## What to work on
Two lines below mark the span: the one containing "right ear: (939, 848)" and the one containing "right shoulder: (861, 941)". Set down both, plus every line between, exactly as they stand, and nothing else.

----

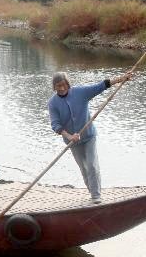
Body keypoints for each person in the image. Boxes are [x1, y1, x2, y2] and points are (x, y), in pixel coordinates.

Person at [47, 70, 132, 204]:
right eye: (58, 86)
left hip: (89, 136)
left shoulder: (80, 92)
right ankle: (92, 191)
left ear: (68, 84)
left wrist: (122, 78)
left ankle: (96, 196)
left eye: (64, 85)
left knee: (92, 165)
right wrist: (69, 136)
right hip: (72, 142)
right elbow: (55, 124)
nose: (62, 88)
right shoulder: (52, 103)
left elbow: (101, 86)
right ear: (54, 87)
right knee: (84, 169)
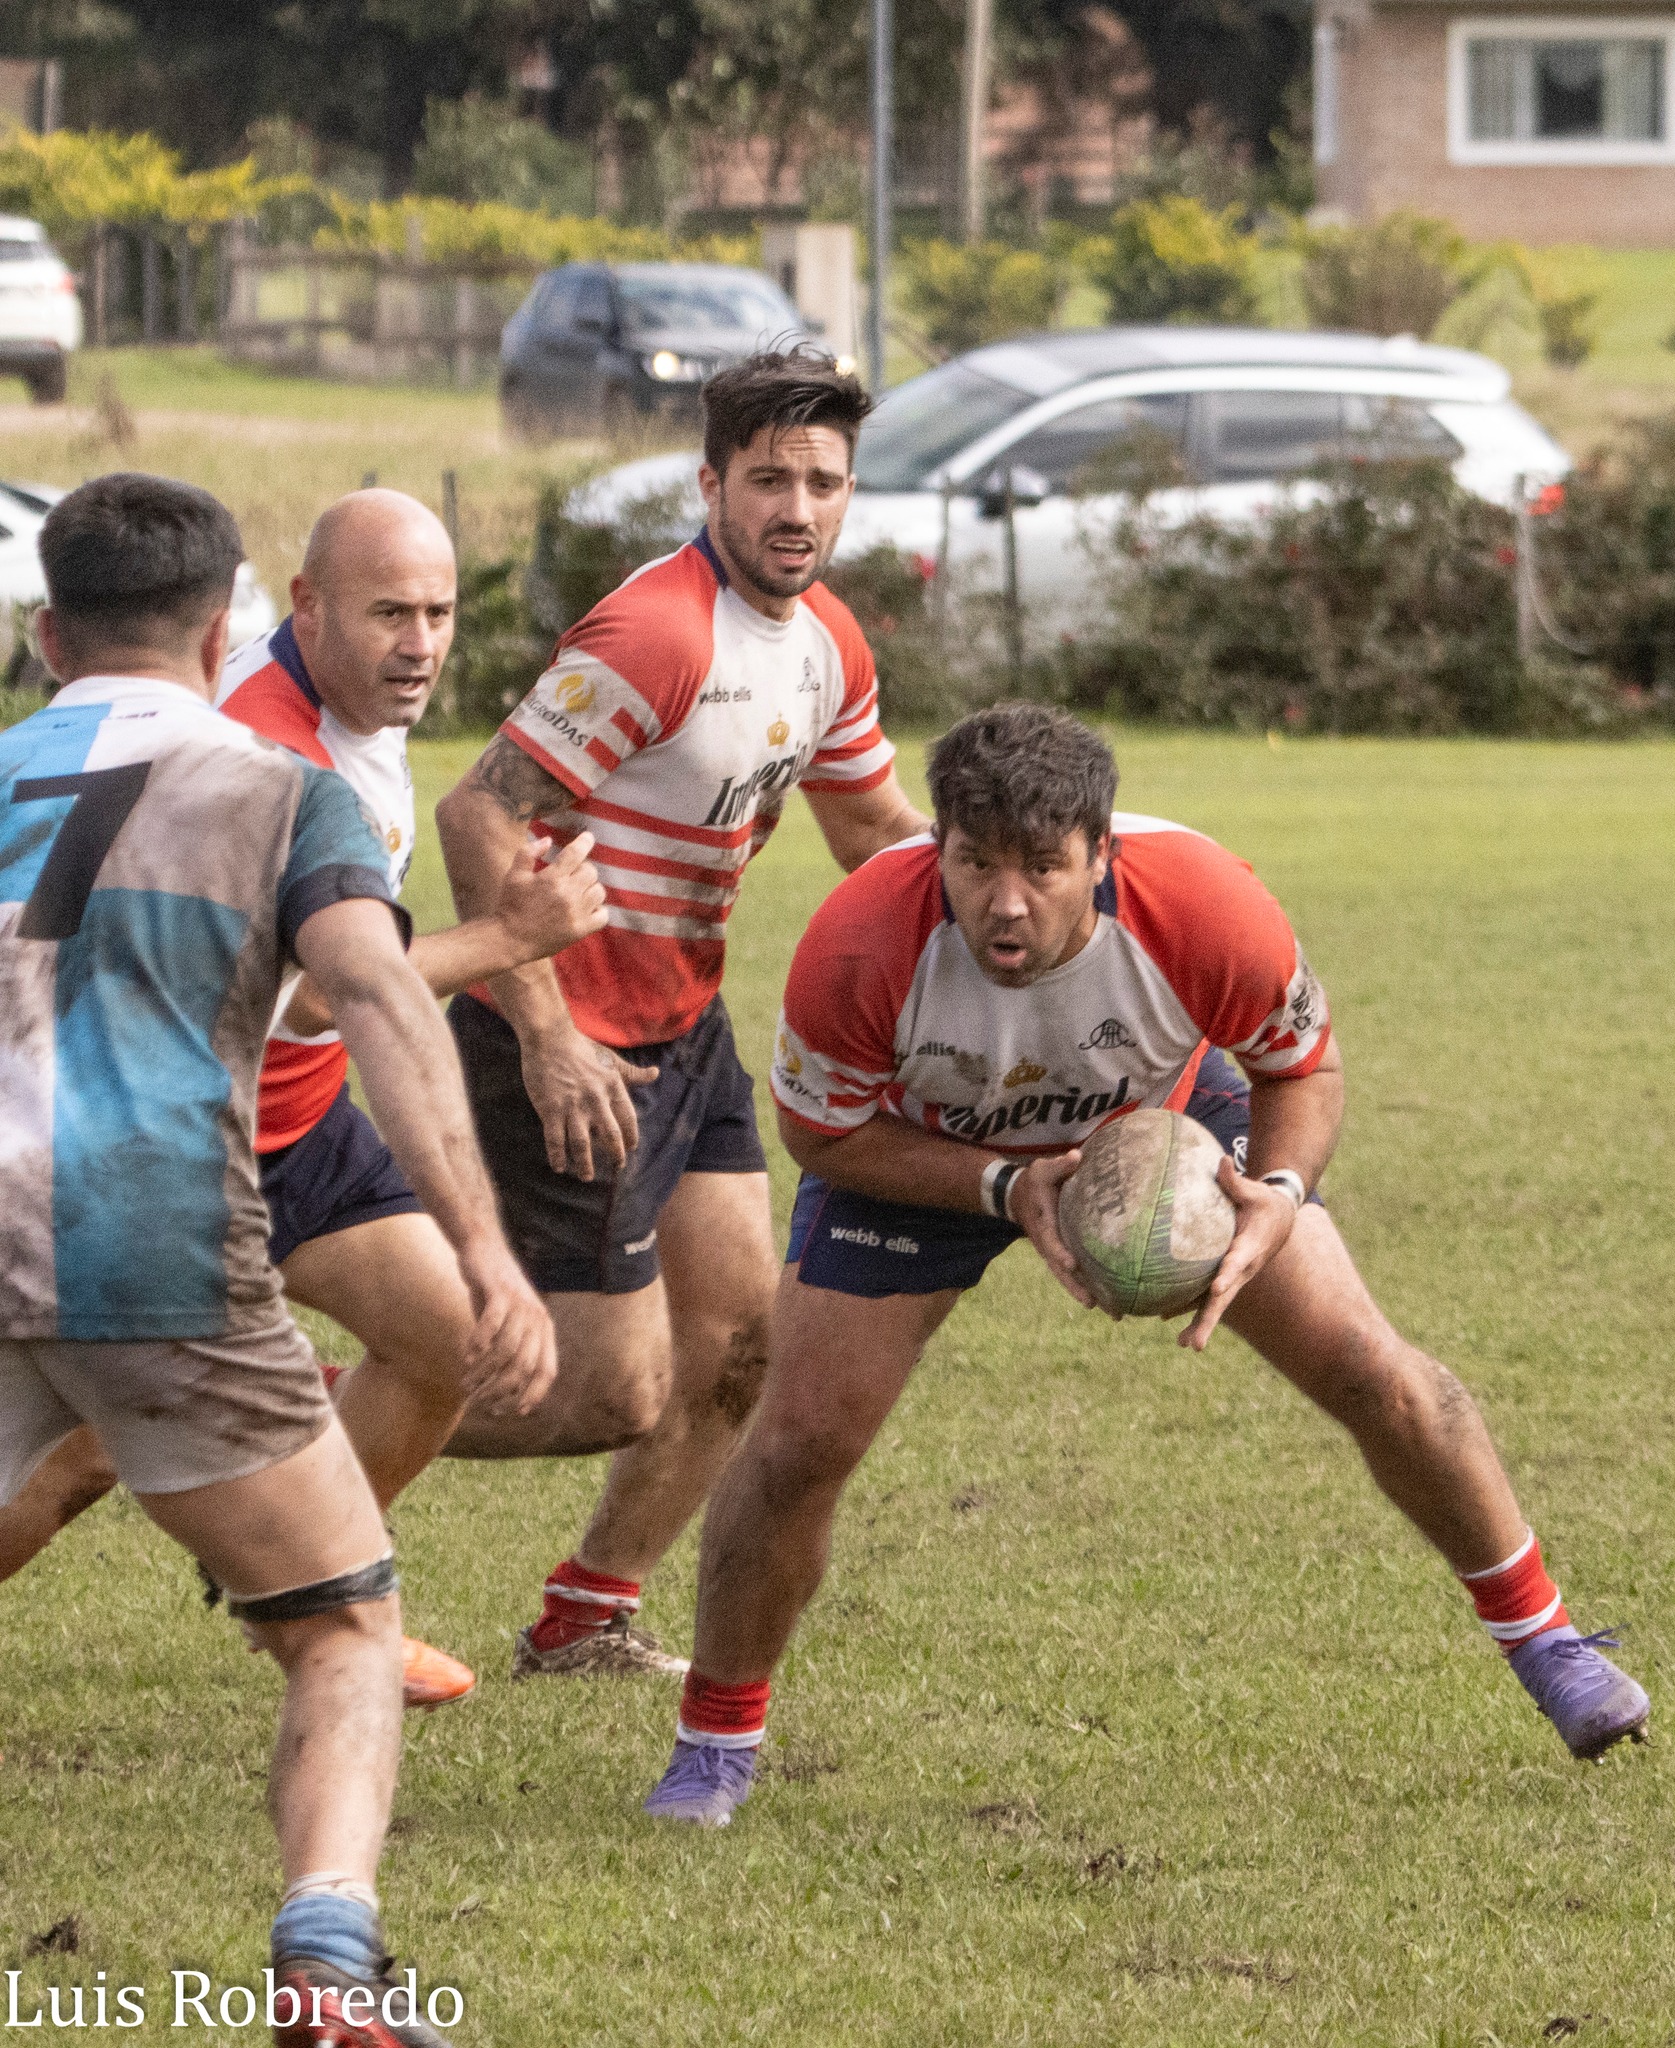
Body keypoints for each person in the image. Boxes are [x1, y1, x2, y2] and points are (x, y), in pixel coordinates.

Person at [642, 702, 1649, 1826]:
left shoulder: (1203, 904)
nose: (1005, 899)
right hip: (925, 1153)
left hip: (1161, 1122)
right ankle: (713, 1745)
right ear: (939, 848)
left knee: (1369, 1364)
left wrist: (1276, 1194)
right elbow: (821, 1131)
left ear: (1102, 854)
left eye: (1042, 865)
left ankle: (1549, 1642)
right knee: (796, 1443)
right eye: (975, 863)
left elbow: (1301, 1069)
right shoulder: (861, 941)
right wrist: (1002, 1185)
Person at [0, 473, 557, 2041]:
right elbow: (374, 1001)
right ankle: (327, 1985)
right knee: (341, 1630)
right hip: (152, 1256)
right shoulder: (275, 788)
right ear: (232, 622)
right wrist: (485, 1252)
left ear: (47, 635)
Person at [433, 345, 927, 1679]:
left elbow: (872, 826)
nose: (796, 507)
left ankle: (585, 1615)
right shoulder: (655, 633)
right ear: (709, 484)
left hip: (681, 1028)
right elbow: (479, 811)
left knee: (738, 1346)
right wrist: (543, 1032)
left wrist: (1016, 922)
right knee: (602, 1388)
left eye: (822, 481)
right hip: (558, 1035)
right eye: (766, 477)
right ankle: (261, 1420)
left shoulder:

----

## Exercise result
right ear: (939, 848)
left knee: (1369, 1364)
left wrist: (1276, 1194)
right elbow: (821, 1131)
left ear: (1102, 854)
left eye: (1042, 865)
left ankle: (1549, 1642)
right knee: (796, 1443)
right eye: (975, 863)
left elbow: (1301, 1069)
right shoulder: (861, 941)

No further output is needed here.